Communities these days seem to be lacking this connection. And checking in on neighbors. We’re trying to build that with our Grange right now.”
Belmont said that in November they had a “revival harvest party.” Erin owns House of Ferments. “I’m part of the local food scene,” she said. “I work with a lot of local farms and farmers. I invited them and we had 42 people become members of the Grange that evening. Really, we’re all involved with food, producers or consumers. This is hopefully a way that we can network and support each other in our community and share resources. By doing that our chance of being successful increases.”
“We’ll create community, raise money for a non-profit, and help musicians who have really suffered during the pandemic,” said Langton.
The first event will be this Friday, February 25 from 5 to 9 p.m. The potluck will start at 5 p.m. with the music from 6 to 9 p.m. “Parts & Labor” will provide the music, a blend of classic rock, blues and originals. Admission is by donation. The featured non-profit is Family Shelter of the Bitterroot. There will be a short presentation about Family Shelter and donations will be taken for that organization, and people will be able to sign up to volunteer.
On March 11, Shane Clouse will be the featured performer and Stevensville FFA will be the featured non-profit.
On April 8, it’s “Champagne Sunday,” a duo from Washington, and the Bitter Root Humane Association will be the featured non-profit. Langton said they will have dogs available for adoption, and people can donate money, dog food and dog toys.
Tom Catmull will be the featured performer on May 20 and O’Hara Commons will be the featured non-profit.
Any money raised will go to the non-profit and to pay the band. Anything beyond that will go to the Grange.

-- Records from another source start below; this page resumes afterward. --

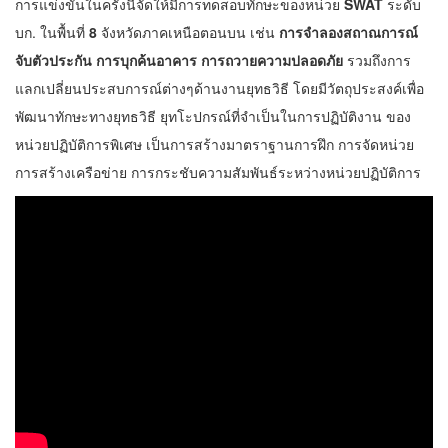
การแข่งขันในครั้งนี้จัดให้มีการทดสอบทักษะของหน่วย
SWAT
ระดับ
บก. ในพื้นที่
8
จังหวัดภาคเหนือตอนบน เช่น
การจำลองสถาณการณ์
จับตัวประกัน การบุกค้นอาคาร การถวายความปลอดภัย
รวมถึงการ
แลกเปลี่ยนประสบการณ์ต่างๆด้านงานยุทธวิธี โดยมีวัตถุประสงค์เพื่อ
พัฒนาทักษะทางยุทธวิธี ยุทโะปกรณ์ที่จำเป็นในการปฏิบัติงาน ของ
หน่วยปฏิบัติการพิเศษ เป็นการสร้างมาตราฐานการฝึก การจัดหน่วย
การสร้างเครือข่าย การกระชับความสัมพันธ์ระหว่างหน่วยปฏิบัติการ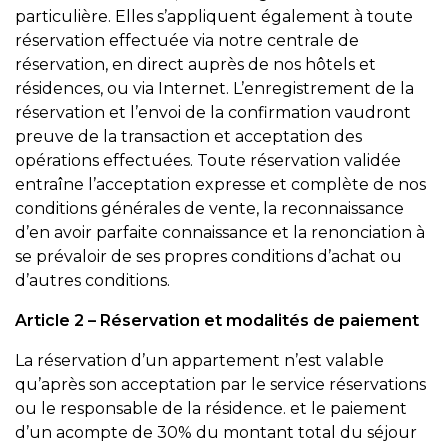
particulière. Elles s’appliquent également à toute
réservation effectuée via notre centrale de
réservation, en direct auprès de nos hôtels et
résidences, ou via Internet. L’enregistrement de la
réservation et l’envoi de la confirmation vaudront
preuve de la transaction et acceptation des
opérations effectuées. Toute réservation validée
entraîne l’acceptation expresse et complète de nos
conditions générales de vente, la reconnaissance
d’en avoir parfaite connaissance et la renonciation à
se prévaloir de ses propres conditions d’achat ou
d’autres conditions.
Article 2 – Réservation et modalités de paiement
La réservation d’un appartement n’est valable
qu’après son acceptation par le service réservations
ou le responsable de la résidence. et le paiement
d’un acompte de 30% du montant total du séjour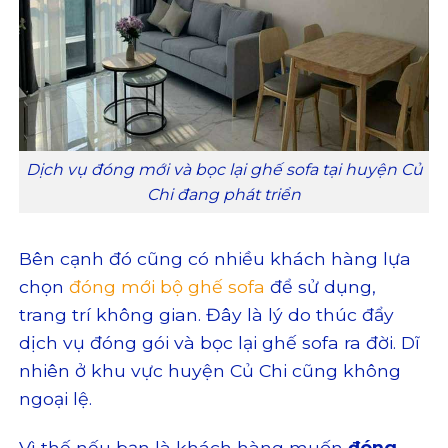
Dịch vụ đóng mới và bọc lại ghế sofa tại huyện Củ
Chi đang phát triển
Bên cạnh đó cũng có nhiều khách hàng lựa
chọn
đóng mới bộ ghế sofa
để sử dụng,
trang trí không gian. Đây là lý do thúc đẩy
dịch vụ đóng gói và bọc lại ghế sofa ra đời. Dĩ
nhiên ở khu vực huyện Củ Chi cũng không
ngoại lệ.
Vì thế nếu bạn là khách hàng muốn
đóng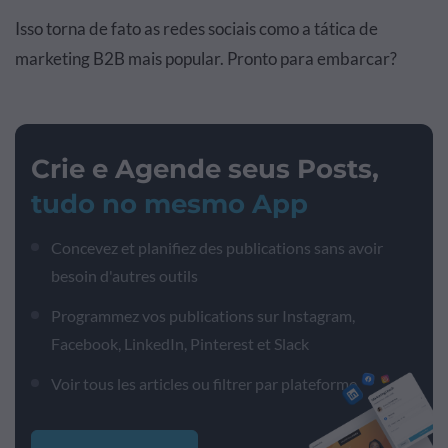
Isso torna de fato as redes sociais como a tática de
marketing B2B mais popular. Pronto para embarcar?
Crie e Agende seus Posts,
tudo no mesmo App
Concevez et planifiez des publications sans avoir
besoin d'autres outils
Programmez vos publications sur Instagram,
Facebook, LinkedIn, Pinterest et Slack
Voir tous les articles ou filtrer par plateforme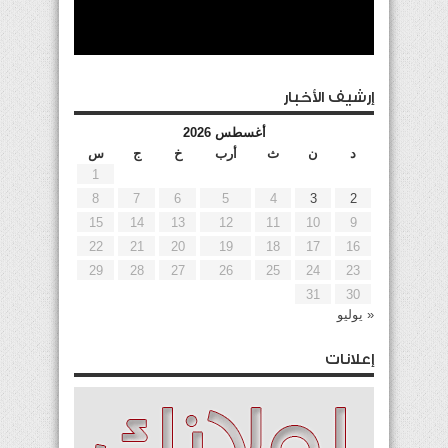
إرشيف الأخبار
أغسطس 2026
د
ن
ث
أرب
خ
ج
س
1
8
7
6
5
4
3
2
15
14
13
12
11
10
9
22
21
20
19
18
17
16
29
28
27
26
25
24
23
31
30
« يوليو
إعلانات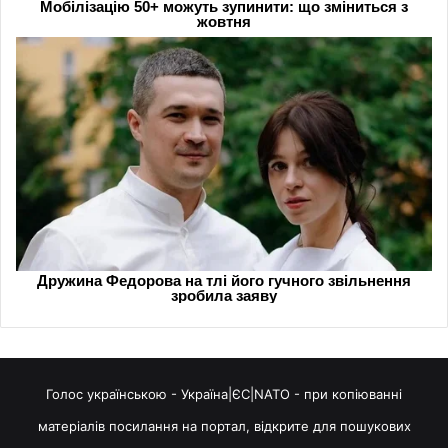
Голос українською - Україна|ЄС|NATO - при копіюванні
матеріалів посилання на портал, відкрите для пошукових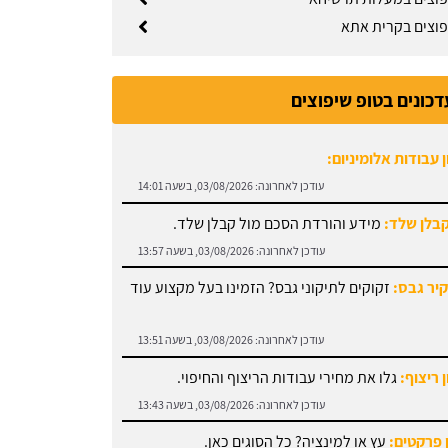
פוצים בקרית אתא
דכונים בטופ שיפוצים
 עבודות אלומיניום:
עודכן לאחרונה:
03/08/2026, בשעה 14:01
קבלן שלד:
מידע והורדת הסכם מול קבלן שלד.
עודכן לאחרונה:
03/08/2026, בשעה 13:57
קיר גבס:
זקוקים לתיקוני גבס? הזמינו בעל מקצוע עוד
עודכן לאחרונה:
03/08/2026, בשעה 13:51
 ריצוף:
גלו את מחירי עבודות הריצוף והחיפוי.
עודכן לאחרונה:
03/08/2026, בשעה 13:43
 פרקטים:
עץ או למינציה? כל הסוגים כאן.
עודכן לאחרונה:
03/08/2026, בשעה 13:31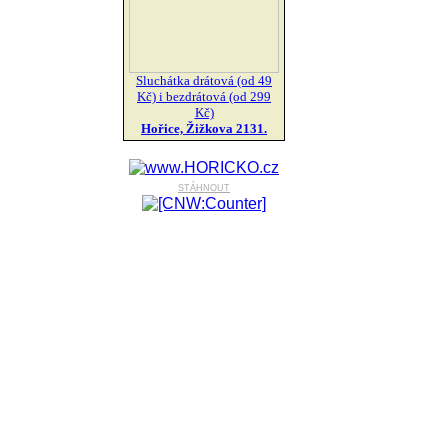
Sluchátka drátová (od 49
Kč) i bezdrátová (od 299
Kč)
Hořice, Žižkova 2131.
stáhnout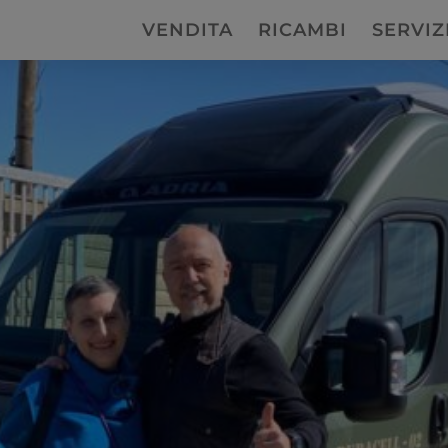
VENDITA
RICAMBI
SERVIZ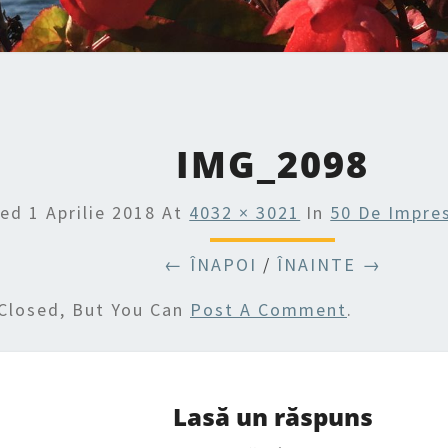
IMG_2098
hed
1 Aprilie 2018
At
4032 × 3021
In
50 De Impre
← ÎNAPOI
/
ÎNAINTE →
Closed, But You Can
Post A Comment
.
Lasă un răspuns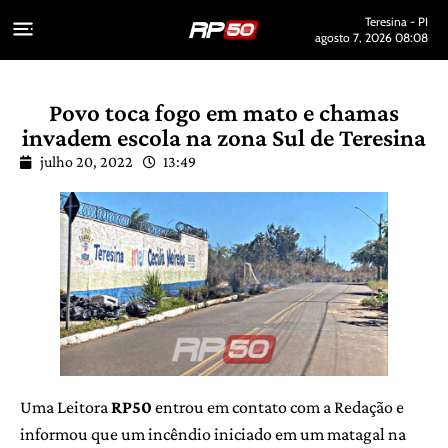
Teresina - PI
agosto 7, 2026 08:08
Povo toca fogo em mato e chamas
invadem escola na zona Sul de Teresina
julho 20, 2022
13:49
Uma Leitora
RP50
entrou em contato com a Redação e
informou que um incêndio iniciado em um matagal na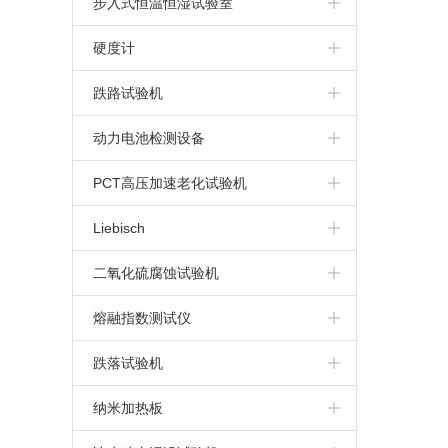
步入式恒温恒湿试验室
步入式高温房
硬度计
布氏硬度计
跌路试验机
维氏硬度计
动力电池检测设备
洛氏硬度计
动力电池针刺挤压一体机
PCT高压加速老化试验机
里氏硬度计
电池高空低气压模拟试验机
Liebisch
电池重物冲击试验机
二氧化硫腐蚀试验机
动力电池针刺试验机
熔融指数测试仪
动力电池挤压试验机
跌落试验机
纳米加热板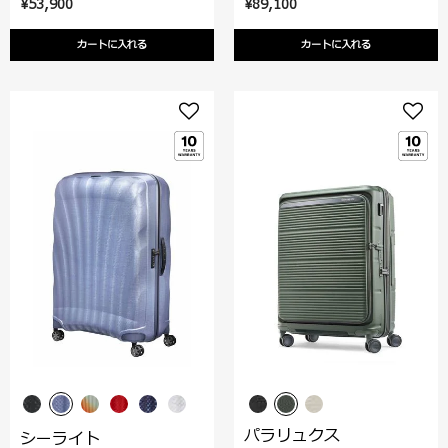
¥53,900
¥89,100
カートに入れる
カートに入れる
パラリュクス
シーライト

Langton said people will also be able to become members of the Grange at the events and all are family-friendly.
Langton said they will take the summer months off and resume programming in the fall.
“Because of the pandemic,” said Langton, “we’ve been struggling with community. This is a great building and a wonderful space. Come on out and have some fun with your friends and neighbors.”
The Rocky Mountain Grange is located on the south side of Hamilton at 1436 S. 1st. Langton said that the Grange hall is available for rent and anyone interested in holding an event there can call 274-0247 or 544-8586 for details.
Belmont said the Grange has a motto she particularly likes: “In essentials, unity; in non essentials, liberty; and in all things, charity.”
“I really like that as a motto,” said Belmont. “It doesn’t matter who you are when you step into the Grange hall, we are all working towards helping others in our community who have a need.”